# [Data shown]
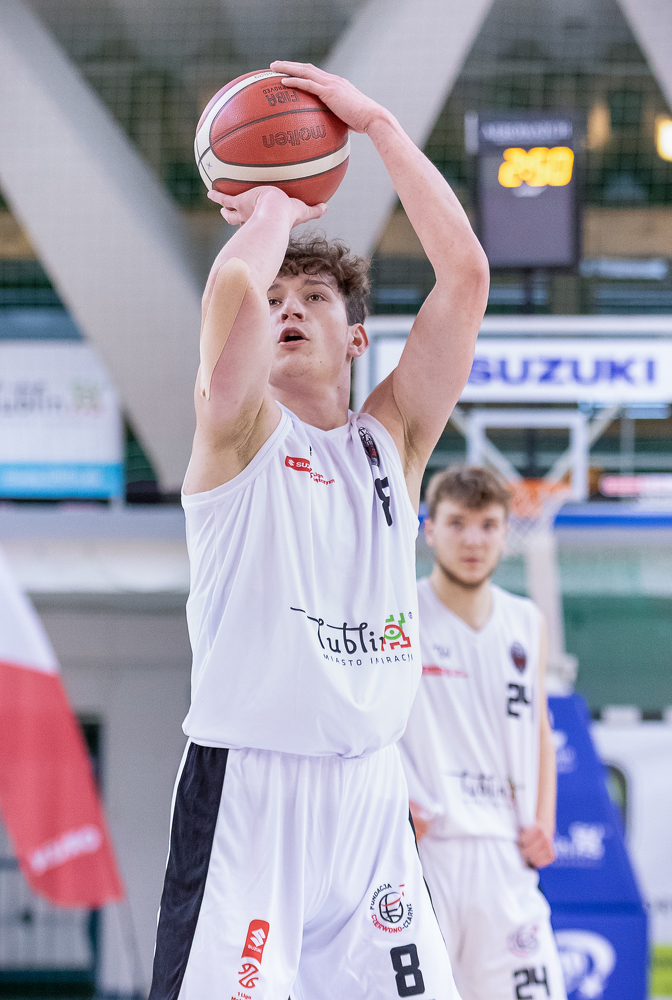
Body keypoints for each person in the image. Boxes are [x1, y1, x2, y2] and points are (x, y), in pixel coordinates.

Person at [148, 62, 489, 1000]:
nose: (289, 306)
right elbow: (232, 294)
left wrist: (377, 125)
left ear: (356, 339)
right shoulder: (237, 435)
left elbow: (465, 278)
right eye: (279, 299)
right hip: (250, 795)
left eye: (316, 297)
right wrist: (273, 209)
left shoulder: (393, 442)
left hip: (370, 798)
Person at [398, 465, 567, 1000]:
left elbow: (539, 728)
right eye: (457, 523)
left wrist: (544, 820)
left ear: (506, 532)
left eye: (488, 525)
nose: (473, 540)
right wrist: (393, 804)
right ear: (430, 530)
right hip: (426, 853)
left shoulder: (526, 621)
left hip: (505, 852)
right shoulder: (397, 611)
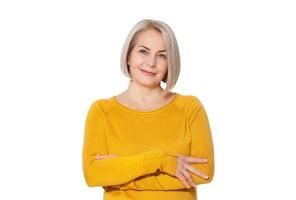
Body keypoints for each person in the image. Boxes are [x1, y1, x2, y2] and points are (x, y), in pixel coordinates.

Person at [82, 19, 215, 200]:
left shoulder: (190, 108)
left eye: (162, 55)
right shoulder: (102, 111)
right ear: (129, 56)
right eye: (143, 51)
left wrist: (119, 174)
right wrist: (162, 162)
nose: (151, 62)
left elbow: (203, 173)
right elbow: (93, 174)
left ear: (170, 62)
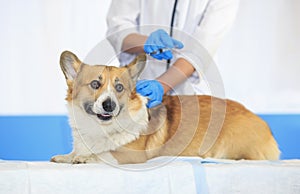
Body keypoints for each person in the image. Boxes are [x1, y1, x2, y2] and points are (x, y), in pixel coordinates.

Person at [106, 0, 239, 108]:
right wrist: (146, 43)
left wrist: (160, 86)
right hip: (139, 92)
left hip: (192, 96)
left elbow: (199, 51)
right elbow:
...
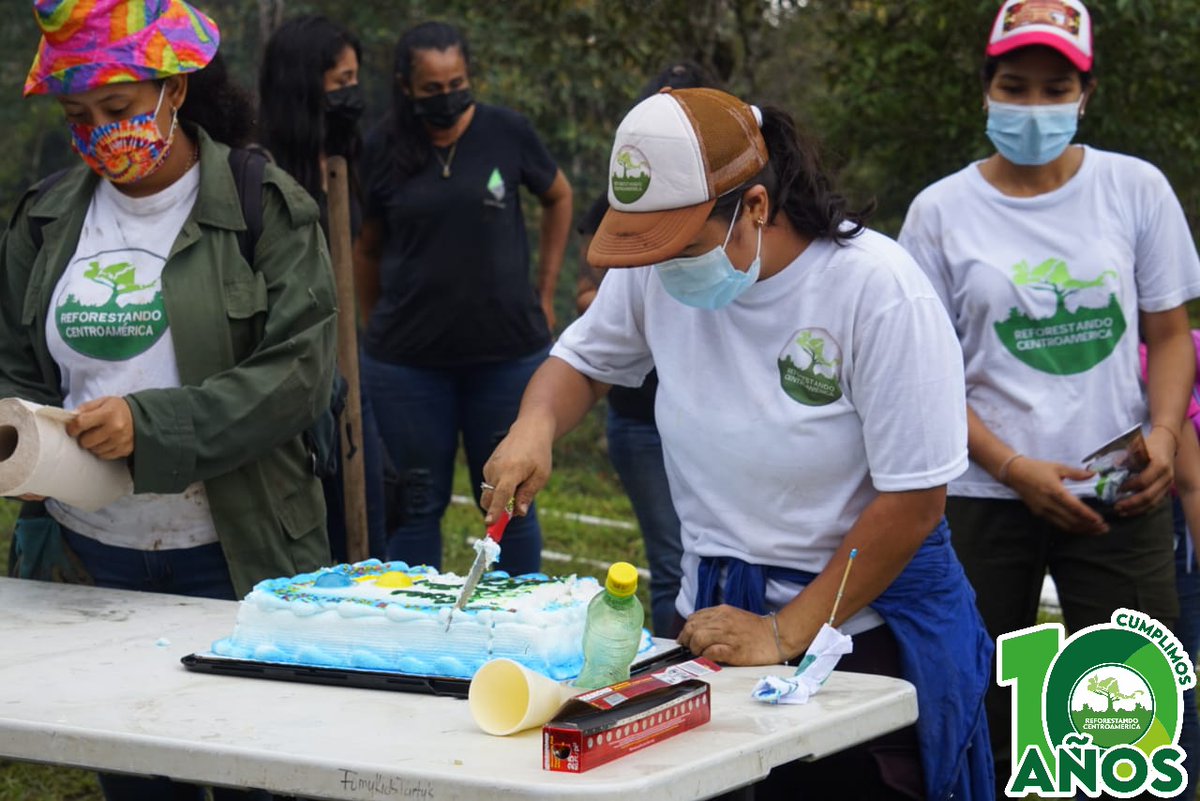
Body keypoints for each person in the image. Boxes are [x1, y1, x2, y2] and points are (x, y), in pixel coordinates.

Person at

# [What to do]
Select and copy every line of the listing with the word "elbow".

# [Task result]
right elbow: (232, 294)
left elbow: (465, 278)
left elbow: (539, 728)
left elbow: (203, 173)
right elbow: (93, 174)
left elbow: (199, 51)
right elbow:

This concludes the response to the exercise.